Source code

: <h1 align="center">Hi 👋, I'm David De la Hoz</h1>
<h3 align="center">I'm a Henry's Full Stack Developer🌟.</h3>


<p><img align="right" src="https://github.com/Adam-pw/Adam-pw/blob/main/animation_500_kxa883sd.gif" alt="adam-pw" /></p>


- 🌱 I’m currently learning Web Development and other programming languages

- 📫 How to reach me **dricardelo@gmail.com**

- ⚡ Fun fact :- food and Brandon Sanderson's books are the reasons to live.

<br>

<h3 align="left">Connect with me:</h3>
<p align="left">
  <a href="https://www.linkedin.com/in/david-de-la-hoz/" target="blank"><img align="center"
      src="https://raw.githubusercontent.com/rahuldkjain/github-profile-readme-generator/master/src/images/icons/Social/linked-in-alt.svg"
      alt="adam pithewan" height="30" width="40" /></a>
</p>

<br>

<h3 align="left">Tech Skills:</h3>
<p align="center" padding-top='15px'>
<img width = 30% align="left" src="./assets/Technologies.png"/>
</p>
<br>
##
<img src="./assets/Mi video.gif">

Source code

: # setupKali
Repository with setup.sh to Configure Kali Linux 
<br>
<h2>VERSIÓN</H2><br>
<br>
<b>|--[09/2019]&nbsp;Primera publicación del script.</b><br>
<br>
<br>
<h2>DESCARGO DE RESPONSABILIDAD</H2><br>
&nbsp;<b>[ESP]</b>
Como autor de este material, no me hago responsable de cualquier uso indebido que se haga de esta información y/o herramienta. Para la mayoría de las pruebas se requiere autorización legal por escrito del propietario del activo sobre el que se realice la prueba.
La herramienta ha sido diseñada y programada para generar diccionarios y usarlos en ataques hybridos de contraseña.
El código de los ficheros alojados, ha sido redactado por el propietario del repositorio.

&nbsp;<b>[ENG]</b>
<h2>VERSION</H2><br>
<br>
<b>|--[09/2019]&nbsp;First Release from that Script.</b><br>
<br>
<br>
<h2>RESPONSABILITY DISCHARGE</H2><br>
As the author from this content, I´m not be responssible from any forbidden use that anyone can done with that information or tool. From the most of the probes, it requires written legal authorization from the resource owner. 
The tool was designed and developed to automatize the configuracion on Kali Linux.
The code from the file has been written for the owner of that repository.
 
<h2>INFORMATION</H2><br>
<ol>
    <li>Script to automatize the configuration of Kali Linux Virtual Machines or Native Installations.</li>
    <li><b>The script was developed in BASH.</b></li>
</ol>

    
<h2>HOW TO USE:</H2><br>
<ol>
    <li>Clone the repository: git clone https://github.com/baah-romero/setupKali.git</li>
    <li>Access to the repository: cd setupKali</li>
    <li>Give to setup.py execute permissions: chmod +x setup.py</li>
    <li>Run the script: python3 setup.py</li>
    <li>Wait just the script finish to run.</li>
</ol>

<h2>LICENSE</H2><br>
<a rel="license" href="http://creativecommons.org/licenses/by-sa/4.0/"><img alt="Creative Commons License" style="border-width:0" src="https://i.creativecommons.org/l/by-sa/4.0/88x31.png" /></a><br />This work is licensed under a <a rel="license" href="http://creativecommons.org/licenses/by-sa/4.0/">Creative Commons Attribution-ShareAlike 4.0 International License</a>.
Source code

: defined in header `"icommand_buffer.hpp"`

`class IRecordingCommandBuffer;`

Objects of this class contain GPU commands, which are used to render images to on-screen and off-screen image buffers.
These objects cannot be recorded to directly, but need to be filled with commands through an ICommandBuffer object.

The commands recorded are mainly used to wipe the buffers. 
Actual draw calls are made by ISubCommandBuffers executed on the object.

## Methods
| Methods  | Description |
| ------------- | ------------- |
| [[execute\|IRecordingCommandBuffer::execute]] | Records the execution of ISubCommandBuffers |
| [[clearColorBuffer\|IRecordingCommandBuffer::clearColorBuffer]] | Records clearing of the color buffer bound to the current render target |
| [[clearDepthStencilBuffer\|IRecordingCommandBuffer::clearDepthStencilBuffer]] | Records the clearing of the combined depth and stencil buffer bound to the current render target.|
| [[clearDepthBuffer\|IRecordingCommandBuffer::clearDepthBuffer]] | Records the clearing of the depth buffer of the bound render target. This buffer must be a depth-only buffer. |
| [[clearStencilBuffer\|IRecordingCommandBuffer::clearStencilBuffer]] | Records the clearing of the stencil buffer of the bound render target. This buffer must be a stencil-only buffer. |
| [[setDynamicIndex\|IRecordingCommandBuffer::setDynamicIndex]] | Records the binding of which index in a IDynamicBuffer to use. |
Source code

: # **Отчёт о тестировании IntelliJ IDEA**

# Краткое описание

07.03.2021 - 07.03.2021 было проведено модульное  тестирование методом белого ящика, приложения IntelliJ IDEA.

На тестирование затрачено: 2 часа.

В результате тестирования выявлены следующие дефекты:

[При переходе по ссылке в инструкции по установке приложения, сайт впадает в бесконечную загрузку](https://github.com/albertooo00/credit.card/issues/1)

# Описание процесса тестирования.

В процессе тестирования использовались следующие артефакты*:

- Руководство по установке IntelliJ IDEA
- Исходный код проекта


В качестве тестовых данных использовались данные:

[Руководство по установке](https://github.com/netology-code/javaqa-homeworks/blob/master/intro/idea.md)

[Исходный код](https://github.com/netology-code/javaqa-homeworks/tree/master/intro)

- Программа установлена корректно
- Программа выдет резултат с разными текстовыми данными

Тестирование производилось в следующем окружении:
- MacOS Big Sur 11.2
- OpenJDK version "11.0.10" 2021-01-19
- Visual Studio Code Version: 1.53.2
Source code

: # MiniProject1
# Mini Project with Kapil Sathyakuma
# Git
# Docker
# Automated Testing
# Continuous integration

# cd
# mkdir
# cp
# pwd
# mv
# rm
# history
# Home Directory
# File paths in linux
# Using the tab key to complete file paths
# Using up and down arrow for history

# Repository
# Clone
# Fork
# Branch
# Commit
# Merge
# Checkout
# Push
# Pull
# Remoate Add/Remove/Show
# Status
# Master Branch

**Assignment**
Go through the data above and return every line exactly.

**Answer to the problem**
Source code

: <h1 align="center">Hi 👋, I'm David De la Hoz</h1>
<h3 align="center">I'm a Henry's Full Stack Developer🌟.</h3>


<p><img align="right" src="https://github.com/Adam-pw/Adam-pw/blob/main/animation_500_kxa883sd.gif" alt="adam-pw" /></p>


- 🌱 I’m currently learning Web Development and other programming languages

- 📫 How to reach me **dricardelo@gmail.com**

- ⚡ Fun fact :- food and Brandon Sanderson's books are the reasons to live.

<br>

<h3 align="left">Connect with me:</h3>
<p align="left">
  <a href="https://www.linkedin.com/in/david-de-la-hoz/" target="blank"><img align="center"
      src="https://raw.githubusercontent.com/rahuldkjain/github-profile-readme-generator/master/src/images/icons/Social/linked-in-alt.svg"
      alt="adam pithewan" height="30" width="40" /></a>
</p>

<br>

<h3 align="left">Tech Skills:</h3>
<p align="center" padding-top='15px'>
<img width = 30% align="left" src="./assets/Technologies.png"/>
</p>
<br>
##
<img src="./assets/Mi video.gif">

Source code

: # setupKali
Repository with setup.sh to Configure Kali Linux 
<br>
<h2>VERSIÓN</H2><br>
<br>
<b>|--[09/2019]&nbsp;Primera publicación del script.</b><br>
<br>
<br>
<h2>DESCARGO DE RESPONSABILIDAD</H2><br>
&nbsp;<b>[ESP]</b>
Como autor de este material, no me hago responsable de cualquier uso indebido que se haga de esta información y/o herramienta. Para la mayoría de las pruebas se requiere autorización legal por escrito del propietario del activo sobre el que se realice la prueba.
La herramienta ha sido diseñada y programada para generar diccionarios y usarlos en ataques hybridos de contraseña.
El código de los ficheros alojados, ha sido redactado por el propietario del repositorio.

&nbsp;<b>[ENG]</b>
<h2>VERSION</H2><br>
<br>
<b>|--[09/2019]&nbsp;First Release from that Script.</b><br>
<br>
<br>
<h2>RESPONSABILITY DISCHARGE</H2><br>
As the author from this content, I´m not be responssible from any forbidden use that anyone can done with that information or tool. From the most of the probes, it requires written legal authorization from the resource owner. 
The tool was designed and developed to automatize the configuracion on Kali Linux.
The code from the file has been written for the owner of that repository.
 
<h2>INFORMATION</H2><br>
<ol>
    <li>Script to automatize the configuration of Kali Linux Virtual Machines or Native Installations.</li>
    <li><b>The script was developed in BASH.</b></li>
</ol>

    
<h2>HOW TO USE:</H2><br>
<ol>
    <li>Clone the repository: git clone https://github.com/baah-romero/setupKali.git</li>
    <li>Access to the repository: cd setupKali</li>
    <li>Give to setup.py execute permissions: chmod +x setup.py</li>
    <li>Run the script: python3 setup.py</li>
    <li>Wait just the script finish to run.</li>
</ol>

<h2>LICENSE</H2><br>
<a rel="license" href="http://creativecommons.org/licenses/by-sa/4.0/"><img alt="Creative Commons License" style="border-width:0" src="https://i.creativecommons.org/l/by-sa/4.0/88x31.png" /></a><br />This work is licensed under a <a rel="license" href="http://creativecommons.org/licenses/by-sa/4.0/">Creative Commons Attribution-ShareAlike 4.0 International License</a>.
Source code

: defined in header `"icommand_buffer.hpp"`

`class IRecordingCommandBuffer;`

Objects of this class contain GPU commands, which are used to render images to on-screen and off-screen image buffers.
These objects cannot be recorded to directly, but need to be filled with commands through an ICommandBuffer object.

The commands recorded are mainly used to wipe the buffers. 
Actual draw calls are made by ISubCommandBuffers executed on the object.

## Methods
| Methods  | Description |
| ------------- | ------------- |
| [[execute\|IRecordingCommandBuffer::execute]] | Records the execution of ISubCommandBuffers |
| [[clearColorBuffer\|IRecordingCommandBuffer::clearColorBuffer]] | Records clearing of the color buffer bound to the current render target |
| [[clearDepthStencilBuffer\|IRecordingCommandBuffer::clearDepthStencilBuffer]] | Records the clearing of the combined depth and stencil buffer bound to the current render target.|
| [[clearDepthBuffer\|IRecordingCommandBuffer::clearDepthBuffer]] | Records the clearing of the depth buffer of the bound render target. This buffer must be a depth-only buffer. |
| [[clearStencilBuffer\|IRecordingCommandBuffer::clearStencilBuffer]] | Records the clearing of the stencil buffer of the bound render target. This buffer must be a stencil-only buffer. |
| [[setDynamicIndex\|IRecordingCommandBuffer::setDynamicIndex]] | Records the binding of which index in a IDynamicBuffer to use. |
Source code

: # **Отчёт о тестировании IntelliJ IDEA**

# Краткое описание

07.03.2021 - 07.03.2021 было проведено модульное  тестирование методом белого ящика, приложения IntelliJ IDEA.

На тестирование затрачено: 2 часа.

В результате тестирования выявлены следующие дефекты:

[При переходе по ссылке в инструкции по установке приложения, сайт впадает в бесконечную загрузку](https://github.com/albertooo00/credit.card/issues/1)

# Описание процесса тестирования.

В процессе тестирования использовались следующие артефакты*:

- Руководство по установке IntelliJ IDEA
- Исходный код проекта


В качестве тестовых данных использовались данные:

[Руководство по установке](https://github.com/netology-code/javaqa-homeworks/blob/master/intro/idea.md)

[Исходный код](https://github.com/netology-code/javaqa-homeworks/tree/master/intro)

- Программа установлена корректно
- Программа выдет резултат с разными текстовыми данными

Тестирование производилось в следующем окружении:
- MacOS Big Sur 11.2
- OpenJDK version "11.0.10" 2021-01-19
- Visual Studio Code Version: 1.53.2
Source code

: # MiniProject1
# Mini Project with Kapil Sathyakuma
# Git
# Docker
# Automated Testing
# Continuous integration

# cd
# mkdir
# cp
# pwd
# mv
# rm
# history
# Home Directory
# File paths in linux
# Using the tab key to complete file paths
# Using up and down arrow for history

# Repository
# Clone
# Fork
# Branch
# Commit
# Merge
# Checkout
# Push
# Pull
# Remoate Add/Remove/Show
# Status
# Master Branch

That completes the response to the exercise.